Развернувшись над лесом, ложимся на обратный курс. Кажется, мы нанесли фашистам большой урон и пробили брешь в их кольце. А в конце сбросили партизанам листовки и продукты.

По дороге домой нас обстреляли истребители. Тройка «мессершмиттов» бросилась было в атаку, выпустила по нескольку длинных очередей и внезапно отстала: очевидно, у них кончились боеприпасы. Мы разомкнули строй и стали набирать высоту, маскируясь в облаках. Я шел замыкающим и приземлился на аэродроме последним. Подрулил к стоянке, заметил необычное движение у самолета Гаранина. Там стояла санитарная машина, кого-то несли на носилках.

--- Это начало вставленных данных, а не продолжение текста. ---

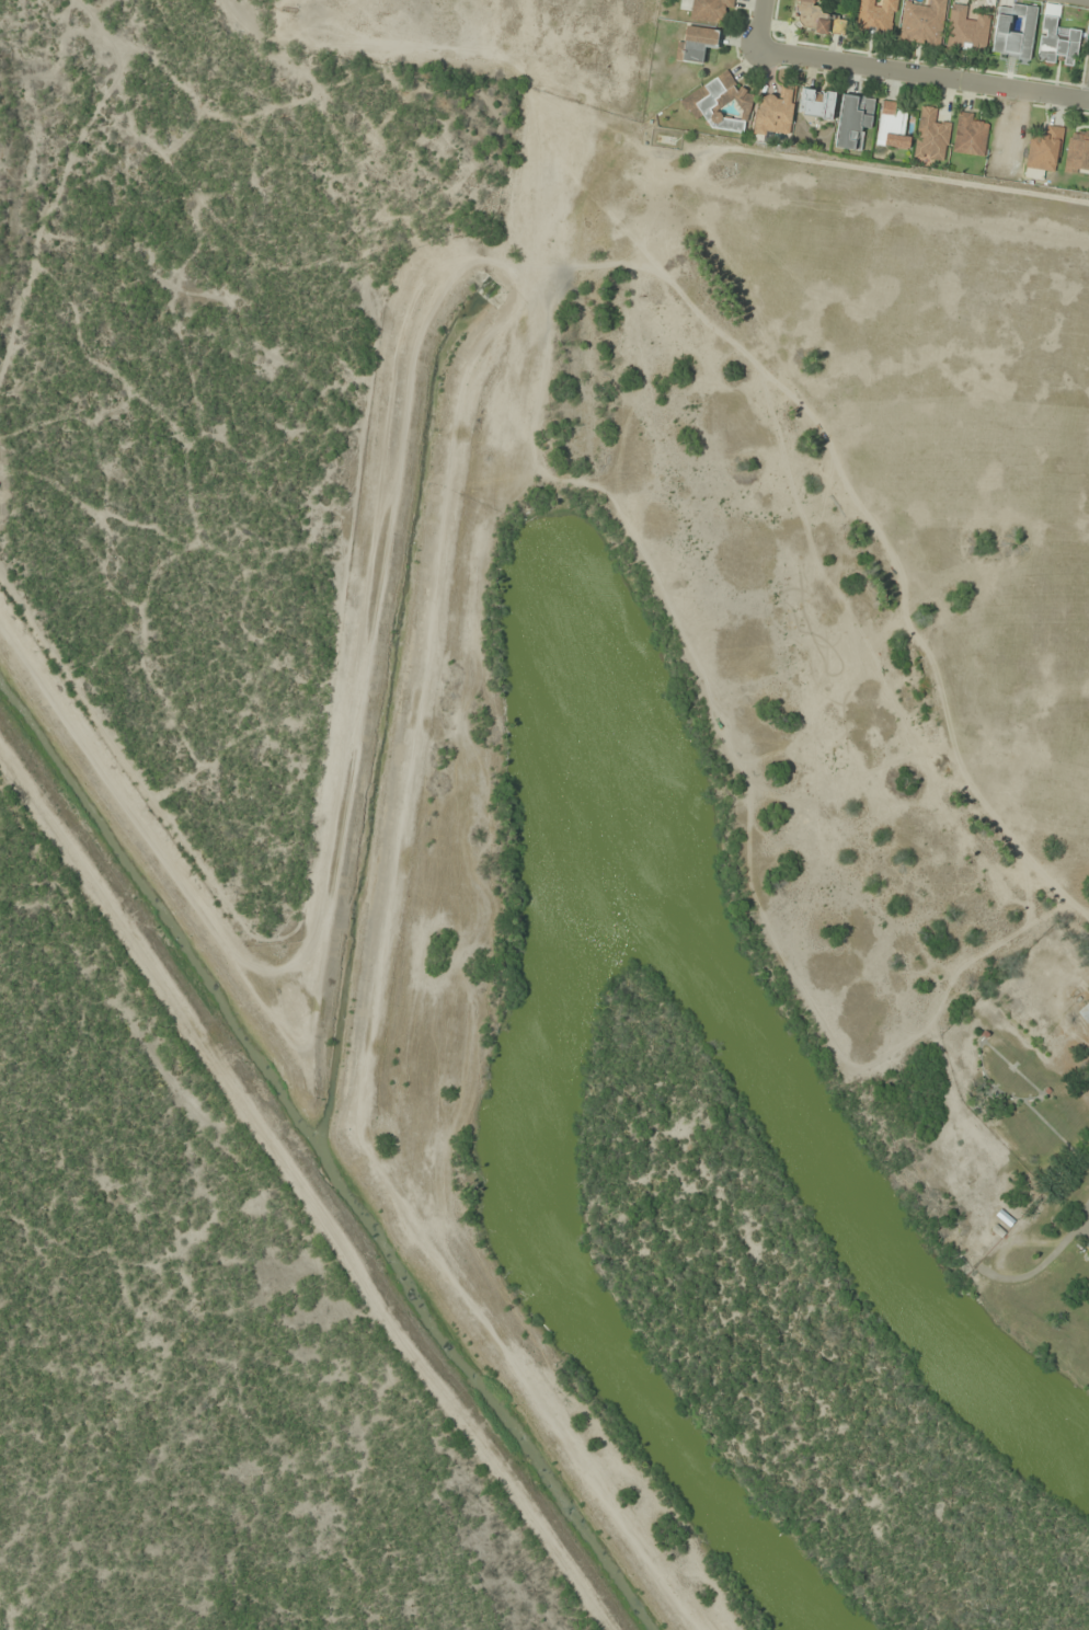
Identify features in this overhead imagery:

— Майоров ранен, — доложил Коля Барчук. Оказалось, короткий налет немецких истребителей все-таки не прошел бесследно: в ногу был тяжело ранен штурман Гаранина старший лейтенант Майоров. Он мужественно перенес ранение, даже не сказал об этом командиру корабля, чтобы не отвлекать его от работы. Майоров знал, что медицинской помощи в воздухе ему никто не окажет, так как в штурманскую кабину во время полета пробраться невозможно, к тому же летчик не может ни на минуту бросить штурвал, поскольку на самолетах тогда не было автопилотов. Так и истекал кровью Леша Майоров, пока не потерял сознание. Гаранин обратил внимание на неподвижно и как-то неестественно сидящего штурмана уже над аэродромом.

— Леша, почему молчишь? Майоров! Майоров! Тот не отвечал.

И только совершив посадку, Гаранин понял, в чем дело. Штурмана отправили в госпиталь в бессознательном состоянии.

...18 февраля 1942 года. День сегодня необычный. Хотя, в общем-то, со стороны и не заметишь ничего такого особенного, что отличало бы его от всех предыдущих. Аэродром живет полнокровной боевой жизнью. А что это такое — понятно: днем и ночью самолеты поднимаются в небо и уходят на запад. Через некоторое время возвращаются. Техники, механики, оружейники осматривают их, ремонтируют, заправляют горючим, подвешивают бомбы, и машины снова идут на запад.

До чего же неутомимым тружеником был наш эскадрильный инженер капитан технической службы Редько! И когда он только спал! Казалось, дни и ночи пропадает на аэродроме возле машин: и тех, что готовят к вылету, и тех, которые находятся на длительном «излечении». Трудно было представить эскадрилью без капитана. Казалось, вокруг него и вся боевая работа вертится. От него самолеты уходят на задание и к нему возвращаются. Неспроста его не только технический состав, но и летчики отцом эскадрильи считали. Как-то узнал он, что его отцом величают, сделал возмущенный вид:

— Какой же я отец! Больше мать: и то достань, и это, одень, накорми, да еще и благословенье дай.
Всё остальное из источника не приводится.